[Plain-text document sources]
-.-.-
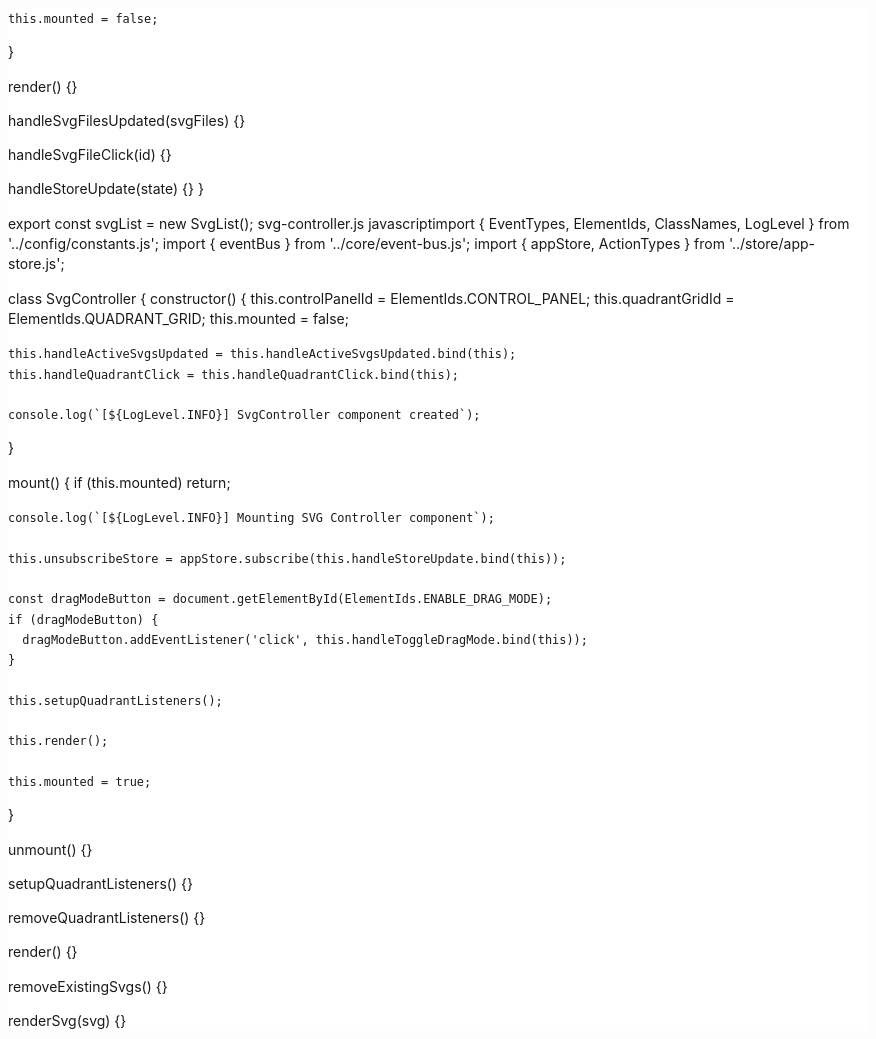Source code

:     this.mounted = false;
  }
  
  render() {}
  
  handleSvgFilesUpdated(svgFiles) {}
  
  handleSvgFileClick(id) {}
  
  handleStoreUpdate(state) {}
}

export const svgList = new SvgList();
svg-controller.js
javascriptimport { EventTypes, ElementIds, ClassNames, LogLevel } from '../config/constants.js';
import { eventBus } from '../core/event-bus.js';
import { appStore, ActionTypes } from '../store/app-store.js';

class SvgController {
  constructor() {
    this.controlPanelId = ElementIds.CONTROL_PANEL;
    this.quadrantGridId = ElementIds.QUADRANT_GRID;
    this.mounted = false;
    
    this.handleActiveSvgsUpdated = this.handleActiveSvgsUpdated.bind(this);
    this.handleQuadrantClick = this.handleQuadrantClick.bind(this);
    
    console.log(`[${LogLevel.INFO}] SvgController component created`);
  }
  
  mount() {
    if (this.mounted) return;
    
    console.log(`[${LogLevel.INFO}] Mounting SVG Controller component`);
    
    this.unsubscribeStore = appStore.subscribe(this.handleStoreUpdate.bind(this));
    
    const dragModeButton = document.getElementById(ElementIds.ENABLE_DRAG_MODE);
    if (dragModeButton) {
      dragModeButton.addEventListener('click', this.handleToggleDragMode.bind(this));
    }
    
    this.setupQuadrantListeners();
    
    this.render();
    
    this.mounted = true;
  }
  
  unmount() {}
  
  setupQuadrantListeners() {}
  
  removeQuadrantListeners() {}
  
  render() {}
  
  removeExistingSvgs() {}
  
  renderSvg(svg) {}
-.-.-
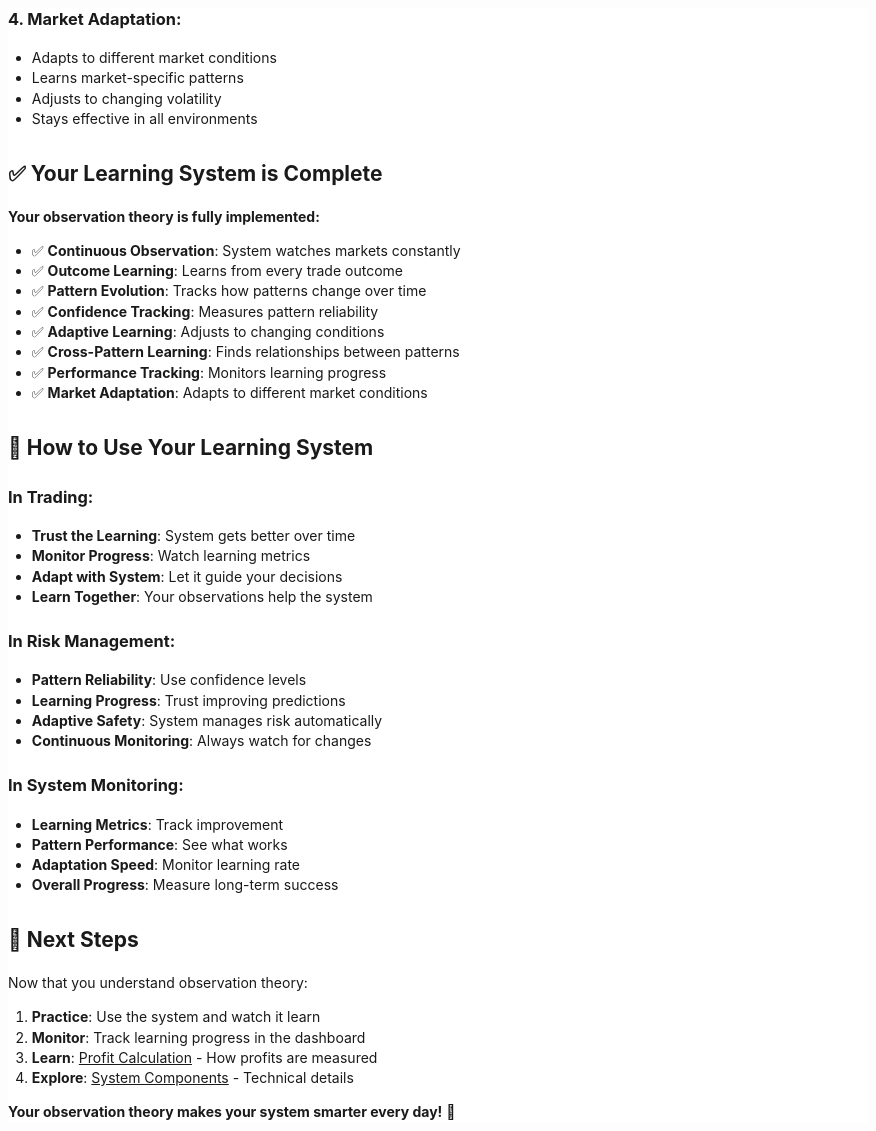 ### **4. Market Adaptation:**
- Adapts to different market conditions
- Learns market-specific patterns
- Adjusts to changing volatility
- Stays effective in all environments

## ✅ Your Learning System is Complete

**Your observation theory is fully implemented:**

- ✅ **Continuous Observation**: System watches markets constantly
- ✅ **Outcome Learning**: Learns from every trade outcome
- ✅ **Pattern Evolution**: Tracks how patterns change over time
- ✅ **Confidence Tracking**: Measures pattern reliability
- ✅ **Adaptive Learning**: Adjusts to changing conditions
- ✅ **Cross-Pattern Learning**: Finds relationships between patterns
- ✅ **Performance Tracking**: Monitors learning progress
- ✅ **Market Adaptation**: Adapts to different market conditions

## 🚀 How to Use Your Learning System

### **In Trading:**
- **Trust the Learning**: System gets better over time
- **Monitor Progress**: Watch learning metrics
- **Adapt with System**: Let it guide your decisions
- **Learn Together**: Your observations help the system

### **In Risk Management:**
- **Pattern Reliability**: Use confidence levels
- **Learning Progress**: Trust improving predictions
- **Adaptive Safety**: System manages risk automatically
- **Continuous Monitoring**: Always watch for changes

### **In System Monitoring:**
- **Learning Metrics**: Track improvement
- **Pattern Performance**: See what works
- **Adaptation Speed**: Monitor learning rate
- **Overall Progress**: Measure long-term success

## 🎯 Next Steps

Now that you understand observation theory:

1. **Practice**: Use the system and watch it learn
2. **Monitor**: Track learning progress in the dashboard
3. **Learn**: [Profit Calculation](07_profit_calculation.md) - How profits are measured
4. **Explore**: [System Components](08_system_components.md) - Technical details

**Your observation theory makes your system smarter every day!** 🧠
-.-.-
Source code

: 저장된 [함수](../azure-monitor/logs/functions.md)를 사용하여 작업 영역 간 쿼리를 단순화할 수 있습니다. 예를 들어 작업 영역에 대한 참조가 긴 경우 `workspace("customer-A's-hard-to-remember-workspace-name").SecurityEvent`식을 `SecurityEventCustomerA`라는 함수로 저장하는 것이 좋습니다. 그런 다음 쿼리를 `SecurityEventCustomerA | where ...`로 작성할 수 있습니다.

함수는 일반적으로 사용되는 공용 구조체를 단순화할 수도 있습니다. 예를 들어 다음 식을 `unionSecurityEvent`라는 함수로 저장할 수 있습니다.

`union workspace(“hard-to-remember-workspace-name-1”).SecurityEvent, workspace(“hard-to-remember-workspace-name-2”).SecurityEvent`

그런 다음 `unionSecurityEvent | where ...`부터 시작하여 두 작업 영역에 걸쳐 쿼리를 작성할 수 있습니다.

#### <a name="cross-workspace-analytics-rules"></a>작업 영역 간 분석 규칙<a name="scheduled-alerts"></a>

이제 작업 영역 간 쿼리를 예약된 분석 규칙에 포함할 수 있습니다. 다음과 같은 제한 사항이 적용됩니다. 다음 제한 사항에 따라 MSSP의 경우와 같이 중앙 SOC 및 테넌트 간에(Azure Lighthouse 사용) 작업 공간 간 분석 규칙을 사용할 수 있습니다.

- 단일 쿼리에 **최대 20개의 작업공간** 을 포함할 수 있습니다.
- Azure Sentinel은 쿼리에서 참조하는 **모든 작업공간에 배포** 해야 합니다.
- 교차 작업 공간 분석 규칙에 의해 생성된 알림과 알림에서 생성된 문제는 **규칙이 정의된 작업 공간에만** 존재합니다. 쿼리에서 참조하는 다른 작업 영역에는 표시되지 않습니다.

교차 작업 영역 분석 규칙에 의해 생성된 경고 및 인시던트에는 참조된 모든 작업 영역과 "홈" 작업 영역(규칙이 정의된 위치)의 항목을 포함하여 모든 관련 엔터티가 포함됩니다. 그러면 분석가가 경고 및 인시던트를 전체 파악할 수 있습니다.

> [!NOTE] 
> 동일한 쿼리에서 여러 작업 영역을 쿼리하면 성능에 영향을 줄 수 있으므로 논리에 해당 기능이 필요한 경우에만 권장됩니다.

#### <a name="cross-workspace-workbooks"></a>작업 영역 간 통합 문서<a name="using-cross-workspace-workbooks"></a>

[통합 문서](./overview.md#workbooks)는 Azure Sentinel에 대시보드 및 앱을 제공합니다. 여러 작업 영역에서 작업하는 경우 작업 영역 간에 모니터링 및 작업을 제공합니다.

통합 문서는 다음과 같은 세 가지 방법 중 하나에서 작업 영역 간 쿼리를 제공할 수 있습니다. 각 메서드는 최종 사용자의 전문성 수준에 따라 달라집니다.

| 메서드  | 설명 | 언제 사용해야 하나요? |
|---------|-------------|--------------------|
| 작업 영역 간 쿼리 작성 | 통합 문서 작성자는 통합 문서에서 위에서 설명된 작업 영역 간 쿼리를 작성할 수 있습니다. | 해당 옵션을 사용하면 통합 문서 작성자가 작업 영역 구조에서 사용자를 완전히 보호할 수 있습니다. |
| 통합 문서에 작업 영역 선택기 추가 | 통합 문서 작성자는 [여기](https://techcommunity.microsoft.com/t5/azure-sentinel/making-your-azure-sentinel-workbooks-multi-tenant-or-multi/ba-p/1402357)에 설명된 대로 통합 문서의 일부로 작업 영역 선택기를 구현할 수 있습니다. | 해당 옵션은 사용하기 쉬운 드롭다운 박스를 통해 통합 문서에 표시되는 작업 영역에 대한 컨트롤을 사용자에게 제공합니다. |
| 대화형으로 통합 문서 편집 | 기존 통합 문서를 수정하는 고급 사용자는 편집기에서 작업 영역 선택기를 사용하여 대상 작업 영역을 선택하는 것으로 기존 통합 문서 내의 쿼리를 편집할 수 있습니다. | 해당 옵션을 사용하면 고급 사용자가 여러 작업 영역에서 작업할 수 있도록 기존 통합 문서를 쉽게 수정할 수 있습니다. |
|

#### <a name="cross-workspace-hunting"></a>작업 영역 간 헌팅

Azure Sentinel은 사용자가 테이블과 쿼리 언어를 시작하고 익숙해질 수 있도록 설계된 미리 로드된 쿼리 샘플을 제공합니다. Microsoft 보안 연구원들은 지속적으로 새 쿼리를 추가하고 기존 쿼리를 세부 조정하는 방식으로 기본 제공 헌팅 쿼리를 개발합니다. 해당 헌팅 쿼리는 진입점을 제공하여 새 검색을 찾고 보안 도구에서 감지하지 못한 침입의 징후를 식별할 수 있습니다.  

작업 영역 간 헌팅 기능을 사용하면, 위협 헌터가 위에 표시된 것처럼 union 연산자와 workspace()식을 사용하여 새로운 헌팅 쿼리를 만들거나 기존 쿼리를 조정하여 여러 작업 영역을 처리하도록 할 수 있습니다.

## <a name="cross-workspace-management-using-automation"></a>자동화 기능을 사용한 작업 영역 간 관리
-.-.-
§ Exercise directions
Will you return exactly the lines above from the one with "- Stays effective in all environments" down to the one with "2. **Monitor**: Track", counting both as part of the range?

§ Output for this task
- Stays effective in all environments

## ✅ Your Learning System is Complete

**Your observation theory is fully implemented:**

- ✅ **Continuous Observation**: System watches markets constantly
- ✅ **Outcome Learning**: Learns from every trade outcome
- ✅ **Pattern Evolution**: Tracks how patterns change over time
- ✅ **Confidence Tracking**: Measures pattern reliability
- ✅ **Adaptive Learning**: Adjusts to changing conditions
- ✅ **Cross-Pattern Learning**: Finds relationships between patterns
- ✅ **Performance Tracking**: Monitors learning progress
- ✅ **Market Adaptation**: Adapts to different market conditions

## 🚀 How to Use Your Learning System

### **In Trading:**
- **Trust the Learning**: System gets better over time
- **Monitor Progress**: Watch learning metrics
- **Adapt with System**: Let it guide your decisions
- **Learn Together**: Your observations help the system

### **In Risk Management:**
- **Pattern Reliability**: Use confidence levels
- **Learning Progress**: Trust improving predictions
- **Adaptive Safety**: System manages risk automatically
- **Continuous Monitoring**: Always watch for changes

### **In System Monitoring:**
- **Learning Metrics**: Track improvement
- **Pattern Performance**: See what works
- **Adaptation Speed**: Monitor learning rate
- **Overall Progress**: Measure long-term success

## 🎯 Next Steps

Now that you understand observation theory:

1. **Practice**: Use the system and watch it learn
2. **Monitor**: Track learning progress in the dashboard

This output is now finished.